Any Christian church, denomination, or sect that is not within the ecclesiastical authority of the Roman Catholic Church or one of Eastern Orthodox churches must postulate and embrace some form of a massive apostasy on the part of those historic churches just mentioned above.
The extent and timing of the various theories of apostasy that have been promulgated by the hundreds of churches, denominations and sects who remain outside of RCC or EO churches are numerous. Concerning the extent, theories have fallen within a near total apostasy of professed disciples, through varying degrees of a less than majority. As for the timing, propositions I have read include the first, second, fourth, fifth, sixth, eleventh, and sixteenth centuries, as the when the so-called “Great Apostasy occurred—I suspect other centuries may have been proposed. [See the threads here at AF under The Great Apostasy (LDS view) and The Great Apostasy (Protestant views) labels for some germane examples.]

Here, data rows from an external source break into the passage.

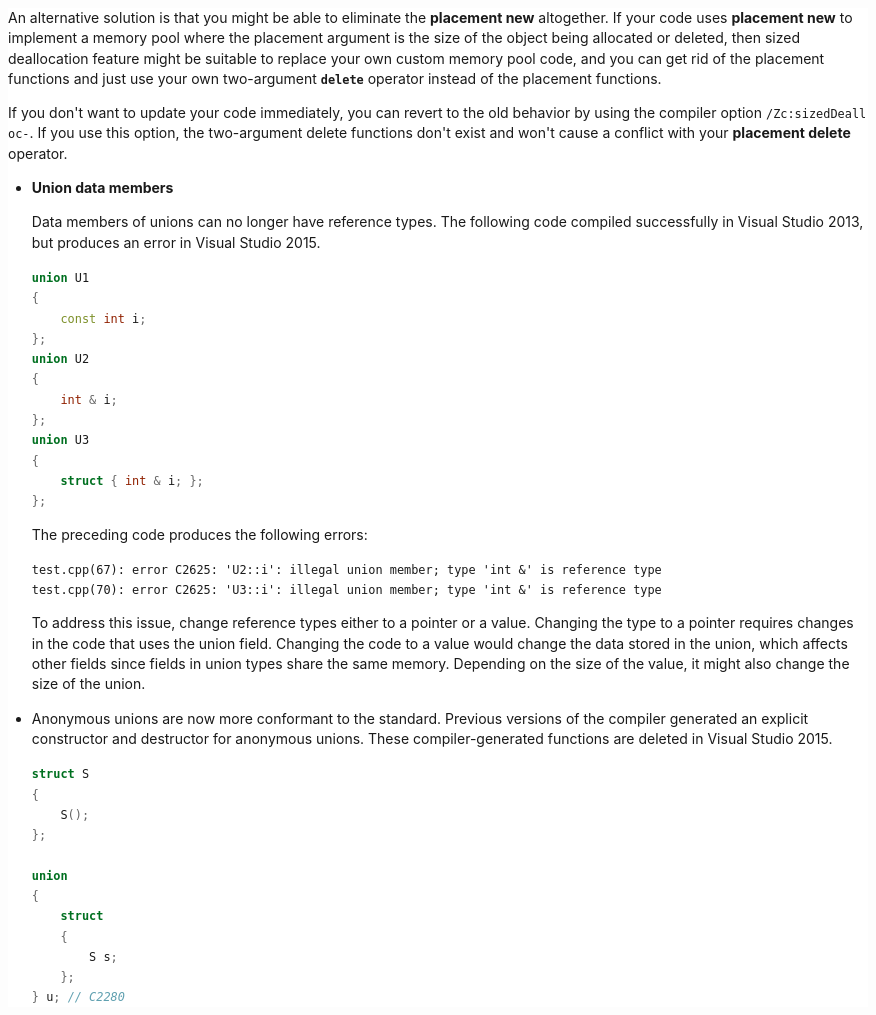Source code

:    An alternative solution is that you might be able to eliminate the **placement new** altogether. If your code uses **placement new** to implement a memory pool where the placement argument is the size of the object being allocated or deleted, then sized deallocation feature might be suitable to replace your own custom memory pool code, and you can get rid of the placement functions and just use your own two-argument **`delete`** operator instead of the placement functions.

   If you don't want to update your code immediately, you can revert to the old behavior by using the compiler option `/Zc:sizedDealloc-`. If you use this option, the two-argument delete functions don't exist and won't cause a conflict with your **placement delete** operator.

- **Union data members**

   Data members of unions can no longer have reference types. The following code compiled successfully in Visual Studio 2013, but produces an error in Visual Studio 2015.

    ```cpp
    union U1
    {
        const int i;
    };
    union U2
    {
        int & i;
    };
    union U3
    {
        struct { int & i; };
    };
    ```

   The preceding code produces the following errors:

    ```Output
    test.cpp(67): error C2625: 'U2::i': illegal union member; type 'int &' is reference type
    test.cpp(70): error C2625: 'U3::i': illegal union member; type 'int &' is reference type
    ```

   To address this issue, change reference types either to a pointer or a value. Changing the type to a pointer requires changes in the code that uses the union field. Changing the code to a value would change the data stored in the union, which affects other fields since fields in union types share the same memory. Depending on the size of the value, it might also change the size of the union.

- Anonymous unions are now more conformant to the standard. Previous versions of the compiler generated an explicit constructor and destructor for anonymous unions. These compiler-generated functions are deleted in Visual Studio 2015.

    ```cpp
    struct S
    {
        S();
    };

    union
    {
        struct
        {
            S s;
        };
    } u; // C2280
    ```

With the above introduction in place, I would now like to disclose what has prompted this post. Back on October 17, 2025—the feast day of Ignatius for many Western churches—The Catholic World Report published a post under the title, ‘On St. Ignatius of Antioch and Catholic distinctives of the early Church’ (LINK). From that post we read:
>>Ignatius bears witness to the early provenance of Catholic distinctives. For instance, he emphasizes the importance of the episcopate again and again. (Here’s how you summarize three-fourths of Ignatius’ letters: Obey the bishop. Do nothing without the bishop. The bishop is to you as God is to Christ. The bishop is to you as Christ is to you. Obey the bishop. By the way, watch out for those nefarious docetae. Did I mention obey the bishop?) He also has a profound view of the Eucharist, famously calling it “the medicine of immortality.” And he repeatedly calls Christ “God,” showing that Jesus’ divinity was not a relatively late development.
For these reasons, fundamentalists often point to him as the figure with which Everything Went Wrong, as the one who instituted an ‘unbiblical’ model of the church. And so we’re left with a church fundamentally flawed from Ignatius to whichever reformer the one construing this narrative thinks revived real Christianity.>>
This ‘Everything Went Wrong’ assertion is hyperbolic. In the plethora of diverse apologetic writings from folk who maintain the view that the RCC and EO churches are apostate—e.g., Independent, Reformed and SBC Baptists; most Calvinistic churches, Jehovah’s Witnesses, Mormons—Ignatius of Antioch is generally viewed as one of the earliest examples of the BEGINNING of the Great Apostasy.
So, what is the correct view of Ignatius: was he an exemplary, early expounder of the teachings he had received firsthand from the apostles Peter, Paul and John; or, was he corruptor of those teachings, an instigator of the Great Apostasy?
For me, the most important question that needs to be addressed is: if Ignatius was a corruptor, what was he motive for doing so?